**Document extract:**
★ ★ ★ ★

They just want the higher bar for evidence so that people would have a slim to none chance of being banned. Apparently not being able to horse show = prison to some people.
I think in their world, important, wealthy, charming people (which they believe themselves to be) tend to get a pass from law enforcement. I wish I thought they were wrong.
There’s a “yes but” there. That could be a huge roll of the dice, with the life of the accused. But - they would get due process!
But I think chucking it all to LE would be a risk in the metoo era. Bill Cosby, Harvey Weinstein, Jeffrey Epstein, Matt Lauer, et. al. probably thought they were unreachable, too. And they were right for a very long time - until they weren’t, anymore.
However, some of the rhetoric from these anti-SS people is right out of the early 70’s. Back when people were arguing if there was such a thing as ‘rape’. And child abuse hadn’t yet become part of the public discussion. And children were told fiercely never to speak up and embarrass someone that everyone enjoyed looking up to.
This poster - which you so kindly refer me to - live in a society where you’re presumed innocent till proved otherwise in a court of law!
A society in which you unlike the American court system cannot plea bargain your way out of trouble in any kind of way. It is a world of difference.
If you had cared to read previous posts of mine on this topic you’d see I am like the first in line to claim it could be ok to accept some collateral damage in regards to complete innocent people when on a quest to clean up the sport.
I find it difficult to understand what you are trying to say. Your point is lost to me.

★ ★ ★ ★

**Given material:**

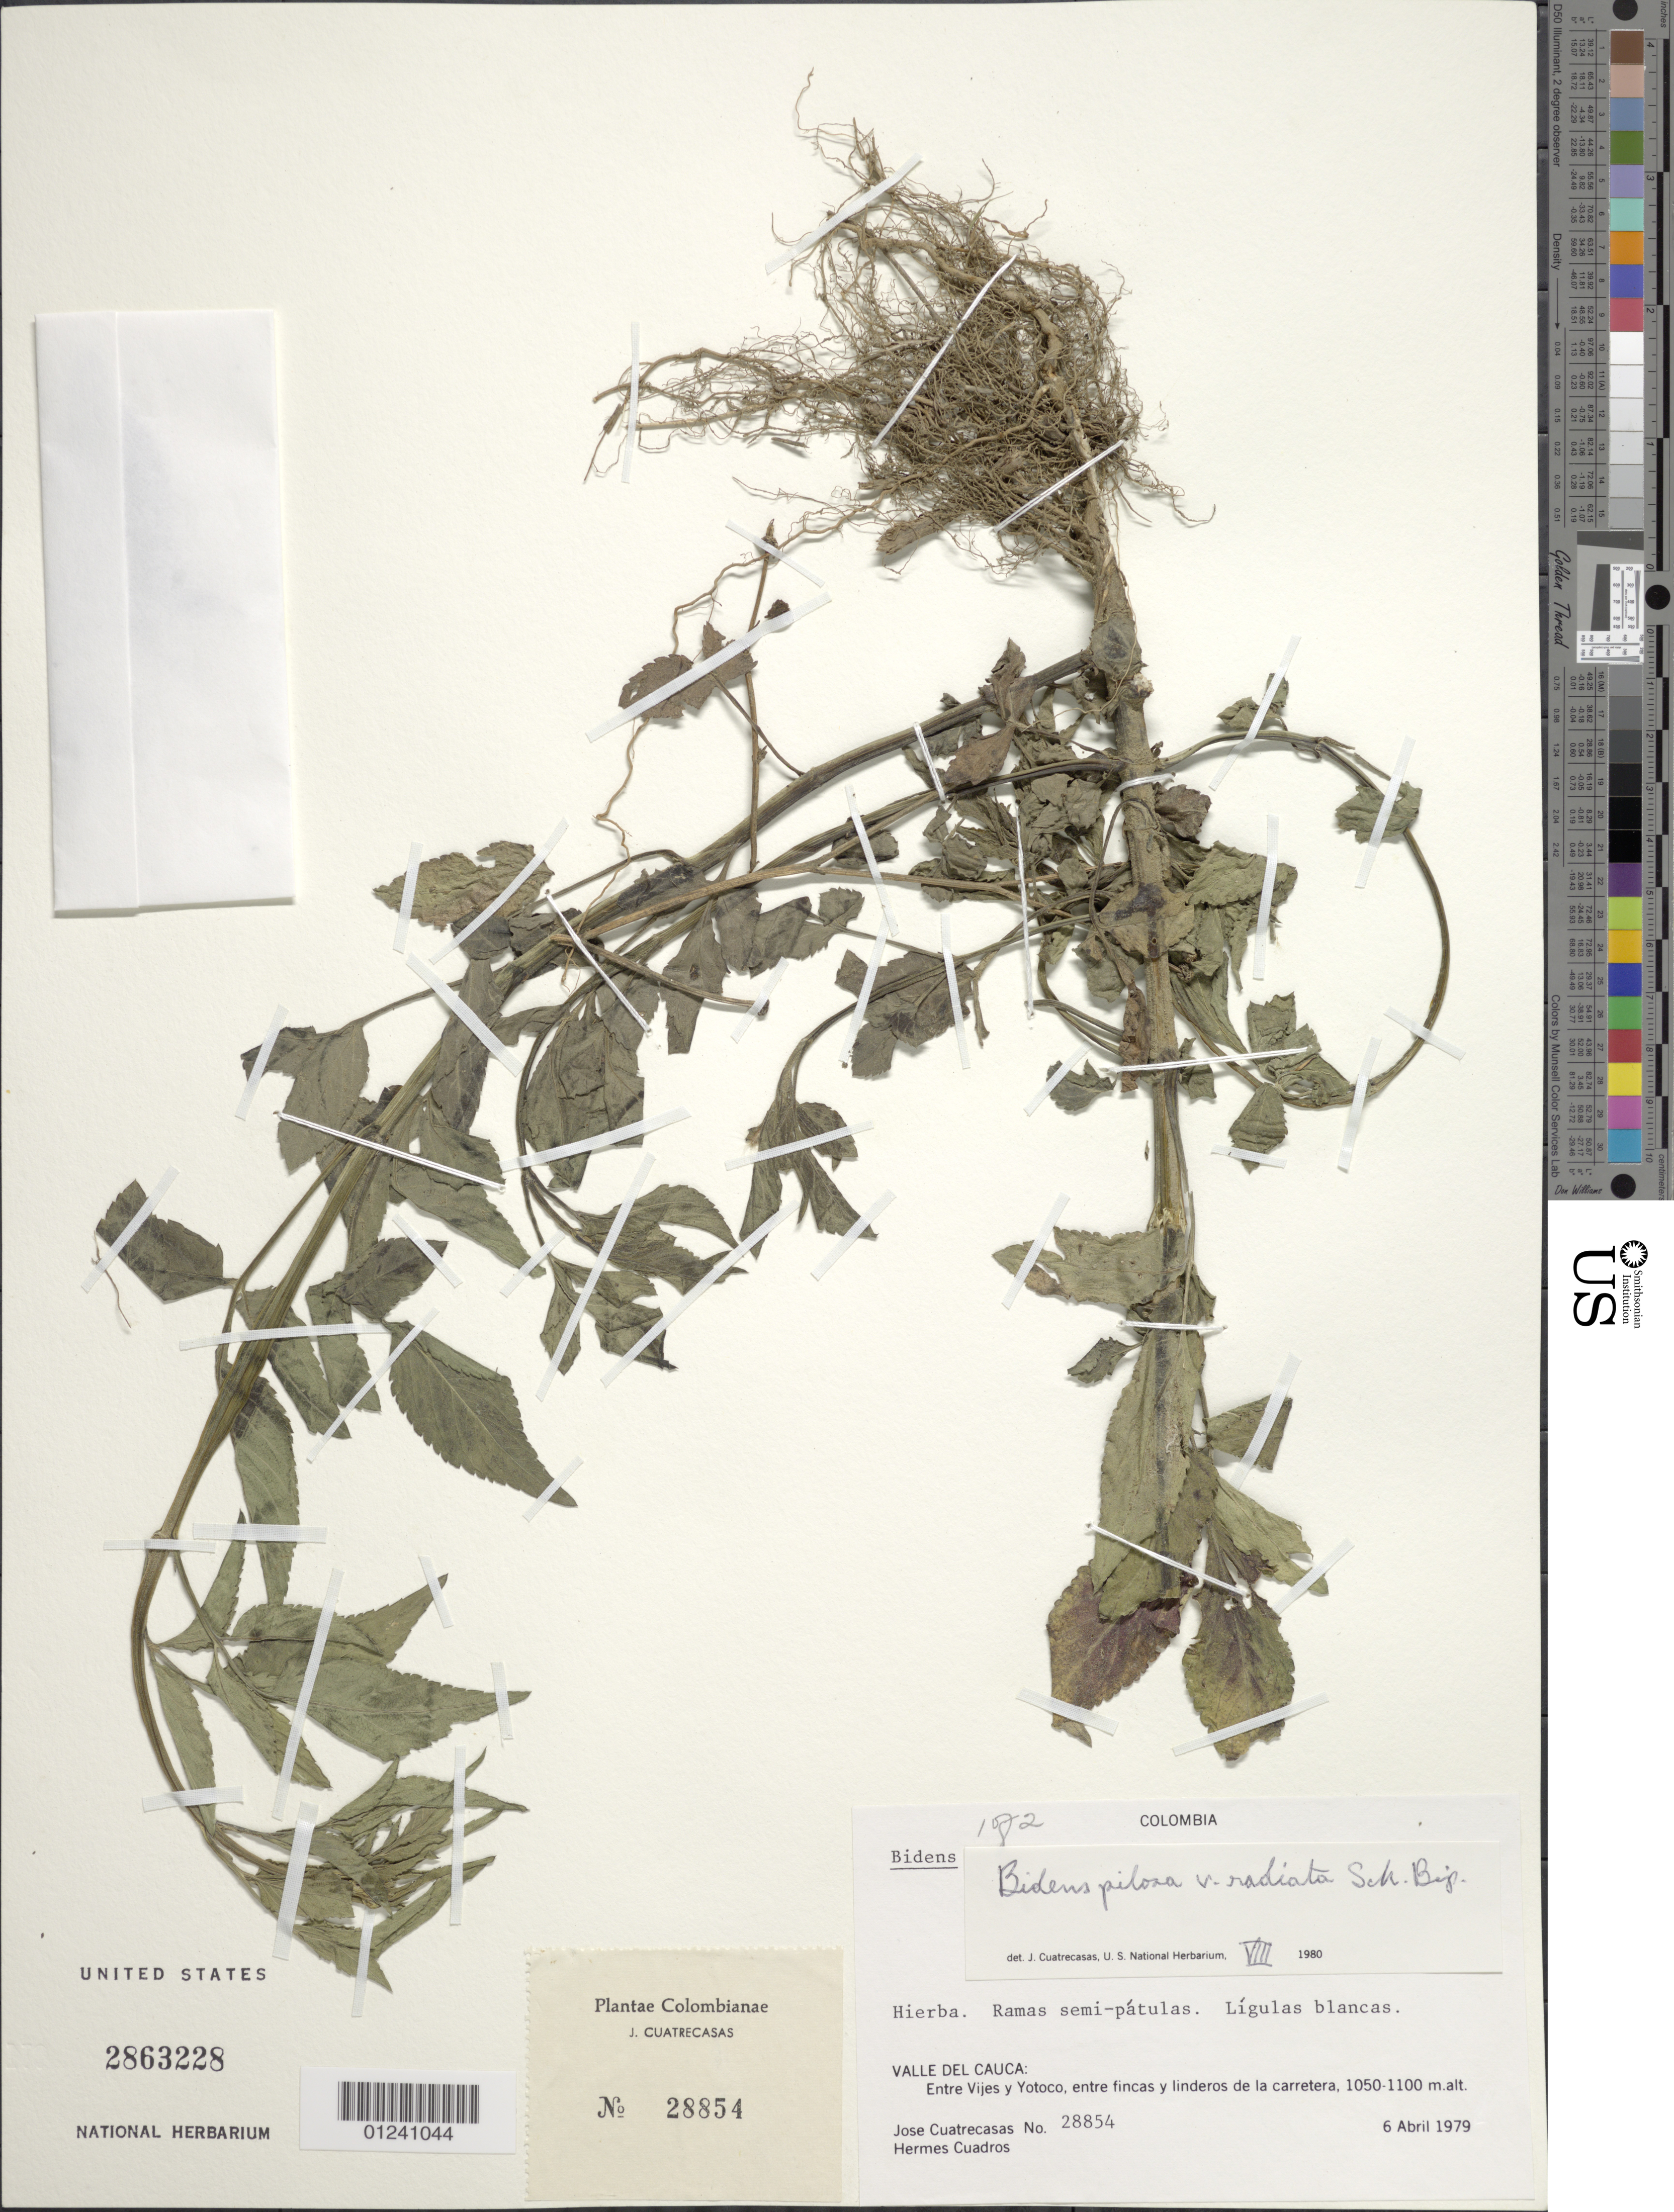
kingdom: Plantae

★ ★ ★ ★

**Objective:** In the discussion above, please explain what the writer who calls it "a world of difference" sees as different about the society of the poster being discussed.

**Written reply:** That poster lives in a society where a person is presumed innocent until proved otherwise in a court of law. Unlike the American court system, that society allows no plea bargaining out of trouble in any way.